** REQUIRED TASK **
Arrange the lines of the records below as a numbered list, leaving out blank lines. Begin at the line that contains "text The Product" and stop after the line that contains "list System Boundary: factory_gate".

** SUPPLIED MATERIAL **
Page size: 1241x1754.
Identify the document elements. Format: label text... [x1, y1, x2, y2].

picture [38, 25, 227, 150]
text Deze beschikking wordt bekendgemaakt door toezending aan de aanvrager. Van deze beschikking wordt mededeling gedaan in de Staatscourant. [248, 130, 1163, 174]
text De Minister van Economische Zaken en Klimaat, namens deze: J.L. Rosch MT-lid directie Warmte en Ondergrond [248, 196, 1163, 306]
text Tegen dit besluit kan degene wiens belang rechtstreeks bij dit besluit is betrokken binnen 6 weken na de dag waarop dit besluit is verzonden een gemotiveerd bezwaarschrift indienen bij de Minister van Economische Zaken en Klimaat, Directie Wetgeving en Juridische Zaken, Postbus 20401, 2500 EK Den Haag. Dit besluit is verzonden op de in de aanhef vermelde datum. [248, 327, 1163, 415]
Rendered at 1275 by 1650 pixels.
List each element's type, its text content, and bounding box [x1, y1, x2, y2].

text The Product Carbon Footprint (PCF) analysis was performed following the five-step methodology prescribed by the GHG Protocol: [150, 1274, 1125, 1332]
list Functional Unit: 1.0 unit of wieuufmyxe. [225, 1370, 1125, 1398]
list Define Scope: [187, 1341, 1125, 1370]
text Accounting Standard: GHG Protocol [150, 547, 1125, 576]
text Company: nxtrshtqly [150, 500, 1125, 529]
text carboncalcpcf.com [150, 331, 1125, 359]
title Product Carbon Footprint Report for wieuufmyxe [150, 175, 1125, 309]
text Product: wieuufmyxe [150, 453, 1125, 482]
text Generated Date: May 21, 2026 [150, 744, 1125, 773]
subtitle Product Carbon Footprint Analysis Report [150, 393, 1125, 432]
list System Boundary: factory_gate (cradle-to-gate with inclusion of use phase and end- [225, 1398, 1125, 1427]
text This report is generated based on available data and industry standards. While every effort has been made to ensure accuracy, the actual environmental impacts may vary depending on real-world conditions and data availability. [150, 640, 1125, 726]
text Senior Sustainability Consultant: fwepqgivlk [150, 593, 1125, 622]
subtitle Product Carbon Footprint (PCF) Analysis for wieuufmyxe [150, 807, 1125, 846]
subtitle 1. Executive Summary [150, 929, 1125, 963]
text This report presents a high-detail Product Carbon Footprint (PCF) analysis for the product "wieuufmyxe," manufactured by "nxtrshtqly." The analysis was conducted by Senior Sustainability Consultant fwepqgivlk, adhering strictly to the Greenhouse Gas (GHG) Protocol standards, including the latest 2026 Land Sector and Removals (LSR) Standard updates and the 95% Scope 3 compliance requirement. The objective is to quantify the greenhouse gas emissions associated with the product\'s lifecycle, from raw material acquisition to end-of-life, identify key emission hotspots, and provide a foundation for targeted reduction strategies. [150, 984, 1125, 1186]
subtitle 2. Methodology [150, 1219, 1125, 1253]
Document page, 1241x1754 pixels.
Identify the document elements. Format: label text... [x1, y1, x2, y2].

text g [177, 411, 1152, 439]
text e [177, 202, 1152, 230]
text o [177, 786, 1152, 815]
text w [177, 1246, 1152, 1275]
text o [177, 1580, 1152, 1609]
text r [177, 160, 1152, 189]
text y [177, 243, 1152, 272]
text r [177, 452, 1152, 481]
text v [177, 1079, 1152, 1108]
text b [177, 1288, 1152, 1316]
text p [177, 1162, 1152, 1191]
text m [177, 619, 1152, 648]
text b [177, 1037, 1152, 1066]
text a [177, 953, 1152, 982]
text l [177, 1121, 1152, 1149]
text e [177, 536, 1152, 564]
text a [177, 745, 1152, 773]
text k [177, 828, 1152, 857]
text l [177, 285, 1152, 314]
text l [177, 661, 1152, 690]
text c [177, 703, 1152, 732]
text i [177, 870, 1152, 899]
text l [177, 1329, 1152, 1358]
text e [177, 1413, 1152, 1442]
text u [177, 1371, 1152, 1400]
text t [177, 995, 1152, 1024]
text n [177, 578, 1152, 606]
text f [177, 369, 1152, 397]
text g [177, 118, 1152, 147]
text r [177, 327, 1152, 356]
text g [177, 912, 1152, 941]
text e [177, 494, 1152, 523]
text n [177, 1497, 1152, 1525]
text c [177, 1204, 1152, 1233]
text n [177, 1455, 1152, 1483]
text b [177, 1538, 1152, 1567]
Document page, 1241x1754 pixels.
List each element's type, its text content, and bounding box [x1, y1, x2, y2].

** WRITTEN SOLUTION **
1. text The Product Carbon Footprint (PCF) analysis was performed following the five-step methodology prescribed by the GHG Protocol: [150, 1274, 1125, 1332]
2. list Functional Unit: 1.0 unit of wieuufmyxe. [225, 1370, 1125, 1398]
3. list Define Scope: [187, 1341, 1125, 1370]
4. text Accounting Standard: GHG Protocol [150, 547, 1125, 576]
5. text Company: nxtrshtqly [150, 500, 1125, 529]
6. text carboncalcpcf.com [150, 331, 1125, 359]
7. title Product Carbon Footprint Report for wieuufmyxe [150, 175, 1125, 309]
8. text Product: wieuufmyxe [150, 453, 1125, 482]
9. text Generated Date: May 21, 2026 [150, 744, 1125, 773]
10. subtitle Product Carbon Footprint Analysis Report [150, 393, 1125, 432]
11. list System Boundary: factory_gate (cradle-to-gate with inclusion of use phase and end- [225, 1398, 1125, 1427]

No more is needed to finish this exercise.